Kate is only 5 feet tall but fears neither man nor beast: Early in this novel she takes down a knife-wielding roustabout and a charging grizzly bear. Her two live-in loves are Sgt. Jim Chopin, a hunky state trooper, and silver-gray Mutt, who's half wolf and half husky and whose ever-changing moods make him somewhat more interesting than the trooper. Kate started her career as an undercover investigator for the DA's office in Anchorage but later moved to the small, isolated town of Niniltna, where she works as a PI and also heads the board of directors of the Niniltna Native Association, the primary governing body in that corner of Alaska.
The plot of "A Night Too Dark" centers on the Suulutaq Mine, where vast gold deposits have been discovered. The gold isn't being mined yet because environmental questions must be answered, but the prospect of a billion-dollar bonanza has various hustlers and corporate vultures circling. (The Suulutaq Mine is fictional, but Stabenow has said it is based on the controversial real-life Pebble Mine in southwest Alaska.) Kate has deeply mixed feelings about the mine; the region needs the jobs but doesn't need the environmental damage and the threat to its way of life. However, she and Sgt. Jim are drawn there after two of the mine's employees mysteriously die and a third goes missing.
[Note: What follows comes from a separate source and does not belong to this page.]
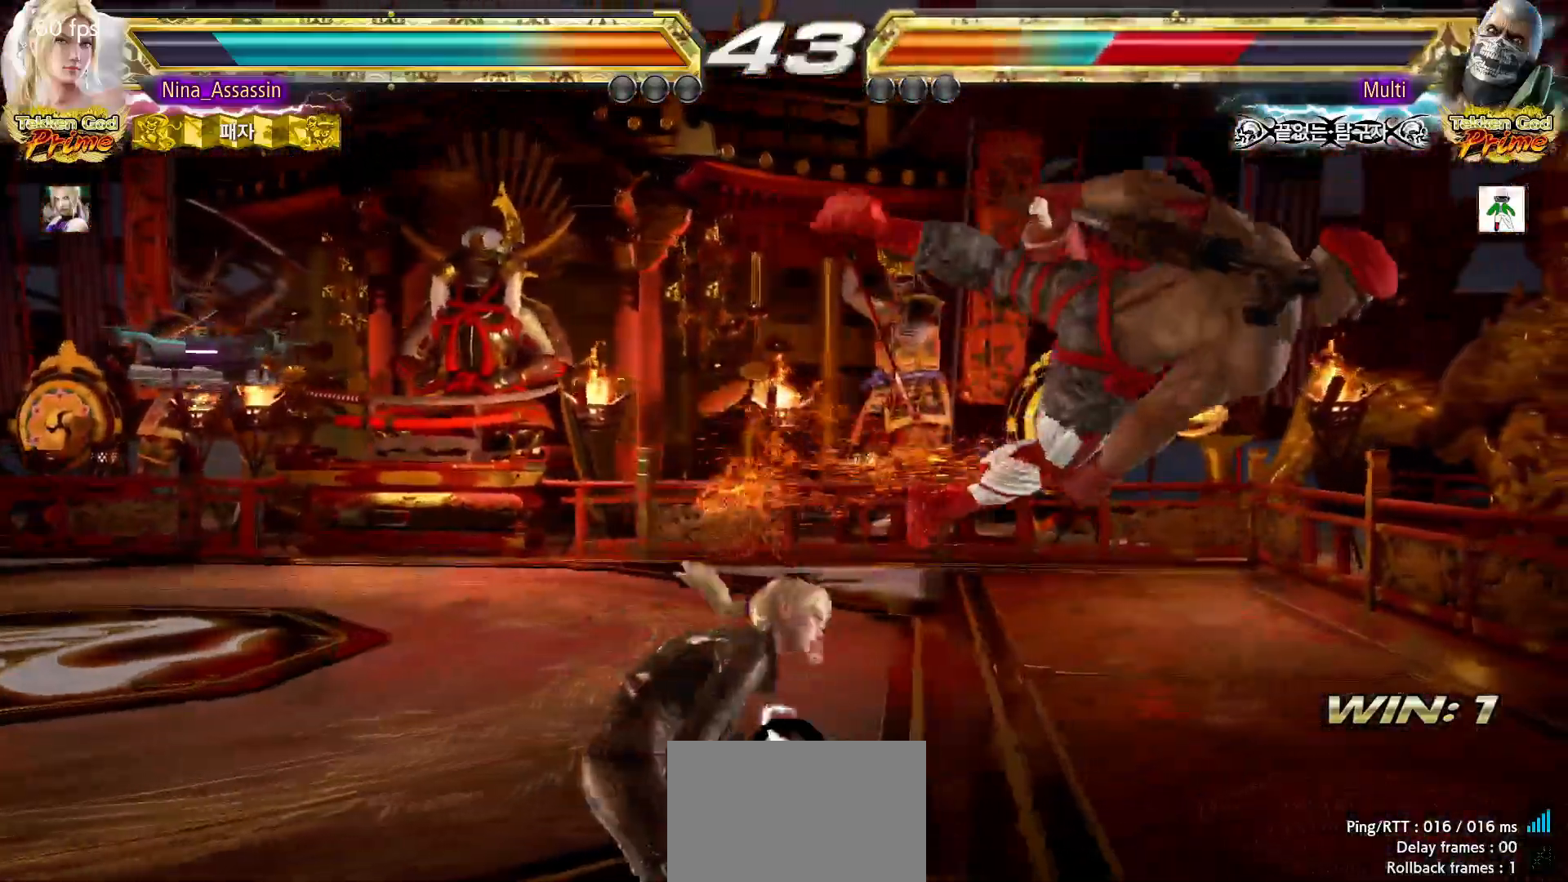
Gameplay with a controller (arcade stick); each line is a JSON object with the inputs held at the frame after it. "events" lists button and stick changes between this image and that frame as [ms after this image, input, new state], when the widget could be followed in between. Not read: L3 R3.
{"buttons": ["SQUARE"], "left_stick": "center", "events": [[83, "SQUARE", "down"], [83, "TRIANGLE", "down"], [117, "TRIANGLE", "up"], [133, "SQUARE", "up"], [233, "SQUARE", "down"], [267, "SQUARE", "up"], [350, "SQUARE", "down"], [400, "SQUARE", "up"], [483, "SQUARE", "down"]]}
This plot unfolds nicely, but what makes the novel outstanding is Stabenow's vivid portrait of the Alaskan culture. In the opening pages we meet an old-timer with a long white beard whose "Carhartt bibs were frayed and stained, the black-and-red plaid Pendleton shirt beneath it patched and faded, and the Xtra Tuffs on his feet looked like they'd been gnawed on by ferrets." We meet the town's four "aunties," Native Alaskan women in their 80s who are the community's social arbiters. We learn that it is unwise to ask an Alaskan "Where are you from?" because so many have pasts they are determined to escape.
We attend a board meeting of the Niniltna Native Association and discover that Native Alaskans are just as angry, stubborn, greedy and duplicitous as anyone else in politics. We learn that in today's Alaska, outsiders sometimes marry indigenous Alaskans for their money -- the Alaska Claims Settlement Act of 1971 having awarded huge amounts of land and nearly a billion dollars to them through regional corporations like the one Kate heads. As a result, at least some Native Alaskans have become prosperous. We see that Sgt. Jim doesn't bother much with dope smokers, bigamists and poachers, if they otherwise behave. We also learn, after a quiet dinner at home, that he and Kate are partial to spontaneous displays of affection: "She laughed harder when he cleared the table with a sweep of one arm and threw her down on it."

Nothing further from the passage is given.